Глава 12. КТО-ТО ПРОГОВОРИЛСЯ
Шейла Бартрам была высокой светловолосой девушкой с большими, немного навыкате, серыми глазами и бледным лицом, цвет которого кто-то мог назвать анемичным, а кто-то — интересным. Ей было девятнадцать лет, и она пыталась сдать экзамены, чтобы работать сестрой милосердия в Красном Кресте. Ее отец, управляющий солидной фирмой, постоянно ездил в командировки для проверки выполнения различных правительственных заказов отделениями его фирмы. Шейла и ее мать уехали из Лондона и поселились у тетки в провинции. Все это и многое другое Дерик узнал за полчаса их знакомства. Он оказался в этом поселке, поскольку мать уговорила его, с большим трудом, отвезти ее туда на собрание комитета по поводу оказания помощи в устройстве военных. Пока мать заседала, Дерик с утра слонялся по поселку, где и познакомился с Шейлой, которая тоже изнывала от безделья. Таким образом, все утро они провели вместе, и оно показалось им восхитительным. Расставшись — Дерик повез мать домой, а Шейла вернулась в госпиталь, — они оба пребывали в естественном, но невыразимом состоянии опьянения и отрешенности, чему остальной мир мог бы либо позавидовать, либо посочувствовать, в зависимости от склонностей и опыта.
Это случилось в субботу. Дерик должен был в понедельник быть на вокзале, откуда судья и все участники выездной сессии отправлялись в следующий город. Часть воскресенья он провел с Шейлой, а после расставания в думах о ее достоинствах и о счастье, свалившемся на него в виде их знакомства. О том, что чувствовала в это время Шейла, можно судить лишь по тому, что несколько дней спустя она провалилась на всех экзаменах. В понедельник они прощались друг с другом так страстно, будто Дерик отправлялся не в Лондон, а на Западный фронт.

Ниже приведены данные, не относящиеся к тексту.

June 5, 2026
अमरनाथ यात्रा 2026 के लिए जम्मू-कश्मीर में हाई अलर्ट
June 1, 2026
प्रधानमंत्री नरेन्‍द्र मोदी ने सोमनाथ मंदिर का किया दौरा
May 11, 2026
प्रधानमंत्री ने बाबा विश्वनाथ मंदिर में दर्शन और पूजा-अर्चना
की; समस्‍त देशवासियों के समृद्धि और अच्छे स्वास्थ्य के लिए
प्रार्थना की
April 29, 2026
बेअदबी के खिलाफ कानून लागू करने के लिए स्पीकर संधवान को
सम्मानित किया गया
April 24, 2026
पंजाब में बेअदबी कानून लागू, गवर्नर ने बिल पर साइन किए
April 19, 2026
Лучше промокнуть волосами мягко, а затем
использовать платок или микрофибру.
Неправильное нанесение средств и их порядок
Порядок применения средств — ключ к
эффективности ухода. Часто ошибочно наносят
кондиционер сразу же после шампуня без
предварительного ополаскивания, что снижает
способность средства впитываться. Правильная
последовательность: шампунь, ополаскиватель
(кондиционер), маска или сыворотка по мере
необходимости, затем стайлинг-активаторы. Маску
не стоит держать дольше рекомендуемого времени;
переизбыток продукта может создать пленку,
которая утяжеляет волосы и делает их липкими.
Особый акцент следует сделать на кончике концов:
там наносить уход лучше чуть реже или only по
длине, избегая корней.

Увидев стройную, элегантную Хильду, разговаривающую с подобострастно склонившимся проводником у двери зарезервированного за ними вагона, Дерик почувствовал укол совести. Он попытался немедленно подавить в себе угрызения совести, но воспоминания не давали угаснуть чувству вины. Его разум находился в таком состоянии (если вообще разум имел какое-то отношение к тому, как он ощущал себя в данное время), что при виде Хильды, да и любой другой женщины, начинал сравнивать ее со своей возлюбленной. В данный момент сравнение было не в пользу Хильды, даже, можно сказать, предательством по отношению к ней, вернее, к созданному им образу Хильды, под впечатлением которого он находился последние два дня. Дерик забыл, насколько хороша была Хильда. Конечно, она была немолодой женщиной, намного старше Шейлы, чтобы сравнивать их. Но если говорить о том, как, с каким тактом и с какой хладнокровной уверенностью Хильда держалась в любой обстановке, не была ли Шейла слишком наивной в сравнении с ней, не хватало ли ее бесхитростному простодушию чуточку пикантности?

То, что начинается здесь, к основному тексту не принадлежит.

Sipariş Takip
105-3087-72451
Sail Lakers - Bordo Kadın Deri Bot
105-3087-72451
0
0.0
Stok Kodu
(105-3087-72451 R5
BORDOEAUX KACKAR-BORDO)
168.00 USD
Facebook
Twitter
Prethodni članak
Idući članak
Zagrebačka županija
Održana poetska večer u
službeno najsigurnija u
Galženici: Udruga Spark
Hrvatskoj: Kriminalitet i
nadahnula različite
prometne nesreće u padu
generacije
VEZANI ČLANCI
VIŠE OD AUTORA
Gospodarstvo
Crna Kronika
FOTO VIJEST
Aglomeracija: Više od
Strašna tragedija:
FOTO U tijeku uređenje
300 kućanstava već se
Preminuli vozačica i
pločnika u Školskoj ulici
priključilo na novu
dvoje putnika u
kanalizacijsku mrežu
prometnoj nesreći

Но это подозрение исчезло из мыслей Дерика так же быстро, как возникло, и пятью минутами позже Дерик мог поклясться, что ничего такого у него в мыслях вовсе не было. И все-таки след оставался в глубине сознания, вызвав минутное раздражение, но воображение накладывало слой за слоем фантастические картины, создавая идеал девушки в образе Шейлы, жемчужины нечеловеческого совершенства. И кто бы мог подумать, что этот идеал вскоре станет самой опасной соперницей женщины во плоти?
Между тем у Хильды, источника душевного смятения Дерика, были свои проблемы. Хотя леди Барбер казалась Маршаллу спокойной и безмятежной, держалась она так лишь благодаря своей огромной выдержке и самообладанию. Выходные дни прошли для нее в большом волнении. Она вернулась из клуба, не совсем еще осознавая, что спокойная уверенность Маллета вселила в нее некоторую надежду, что все не так страшно, как ей казалось. Судья, только что вернувшийся из "Атенеума", находился в состоянии полной прострации. Перед ним лежало письмо от шурина, в котором тот писал о полном провале переговоров с поверенными Себальда-Смита. Оказалось, однако, что при всей серьезности полученного сообщения причиной удрученного состояния судьи было то, что случилось с ним в клубе. За чашкой чая он заговорил с собратом по профессии, с неким судьей, который был на несколько лет старше Барбера и которого Барбер очень уважал за его огромные знания, но в глубине души побаивался его острого языка. Из нескольких фраз, которые для постороннего звучали бы как выражение дружеского интереса к тому, что происходило во время выездной сессии в Южном округе, несчастный Барбер ясно понял, что его собеседник полностью осведомлен о событиях в Маркгемптоне. Излив яд в известной всем мягкой и покровительственной манере, мучитель небрежно закурил сигару и удалился. Барбер остался сидеть, взбешенный и сильно напуганный.